DOÑA URRACA - Écoute. Fray Bartolomé, qui m'a fait entrer ici, doit venir dans un instant. C'est lui qui m'a arraché ton secret.
DON PABLO, avec inquiétude. - Diable ! et par quel moyen ?
DOÑA URRACA - En me montrant ce malheureux portrait. Il va venir. J'ai un poignard dans ma jarretière ; tu le tueras, et tu prendras sa robe.
DON PABLO - Moi !
DOÑA URRACA - Après moi ce traître est cause de ta mort.
DON PABLO - Il a fait son métier d'inquisiteur.
DOÑA URRACA, défaisant sa jarretière. - Tiens ce poignard.
DON PABLO - La jolie jambe ! laisse-moi la baiser.
DOÑA URRACA - Prends ce poignard, te dis-je.
D
ON PABLO - Fi donc ! nous autres militaires, nous ne savons pas nous servir de ces outils-là. Pour me sauver je ne veux pas tuer un homme.
DOÑA URRACA - Rends-moi mon poignard.
DON PABLO -Laisse-moi le remettre où il était.
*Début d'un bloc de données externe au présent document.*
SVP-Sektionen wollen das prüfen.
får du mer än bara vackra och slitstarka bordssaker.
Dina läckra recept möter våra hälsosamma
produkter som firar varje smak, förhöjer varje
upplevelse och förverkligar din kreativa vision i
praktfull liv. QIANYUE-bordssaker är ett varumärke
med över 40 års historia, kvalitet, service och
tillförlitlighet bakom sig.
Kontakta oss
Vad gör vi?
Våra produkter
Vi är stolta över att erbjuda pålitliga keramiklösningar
DOÑA URRACA - Donne. Voici Fray Bartolomé.
DON PABLO, à Fray Bartolomé. - Eh bien ! mon révérend, on dit que vous voulez absolument me causer certaine suffocation.
F. BARTOLOMÉ - J'en ai bien du regret, mais...
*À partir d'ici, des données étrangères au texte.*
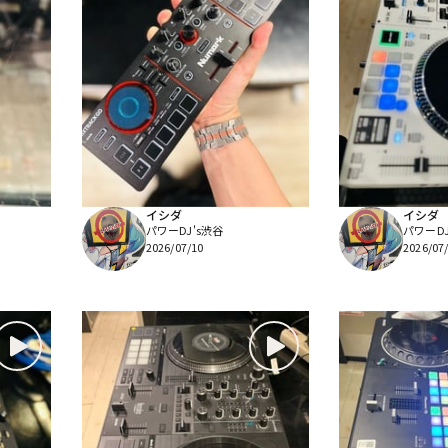
イシダ
イシダ
パワーDJ's渋谷
パワーDJ
2026/07/10
2026/07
DON PABLO - Oh ! vous êtes trop honnête, en vérité ; mais, est-ce qu'il n'y aurait pas moyen de s'arranger à l'amiable ?
F. BARTOLOMÉ - Doña Urraca a vous dire...
DOÑA URRACA - Mon père, exhortez-le vous-même avec votre éloquence ordinaire. Asseyez-vous. (Au geôlier dans la coulisse). Laissez votre lanterne à la porte, le révérend père va sortir dans un moment.
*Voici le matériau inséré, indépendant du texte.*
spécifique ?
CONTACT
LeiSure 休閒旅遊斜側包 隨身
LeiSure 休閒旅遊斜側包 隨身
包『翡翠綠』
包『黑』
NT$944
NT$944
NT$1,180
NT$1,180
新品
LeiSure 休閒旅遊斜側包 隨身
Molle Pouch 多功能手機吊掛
F. BARTOLOMÉ - Mon très cher frère, si vous songiez aux tourments qui vous attendent dans l'autre monde, vous n'hésiteriez pas à remercier le tribunal de l'indulgence dont il veut bien user à votre égard ; il vous offre une retraite dans un couvent. Vous y ferez le salut de votre âme, au lieu que, si vous persistiez...
DOÑA URRACA, le frappant. - C'est là qu'on frappe le taureau.
F. BARTOLOMÉ - Ah ! (Il meurt).
DON PABLO - Grand Dieu !
DOÑA URRACA - Arrachons-lui sa robe avant que le sang ne la tache. Prends son chapeau, sa lanterne... suis-moi. - Dis-moi, n'ai-je pas de tache de sang ? - ...Tu ne réponds pas. Viens donc, Pablo ; nous allons quitter ce pays, et nous ne nous brouillerons plus jamais... Viens.
DON PABLO - Ainsi finit cette comédie ; excusez les fautes de l'auteur.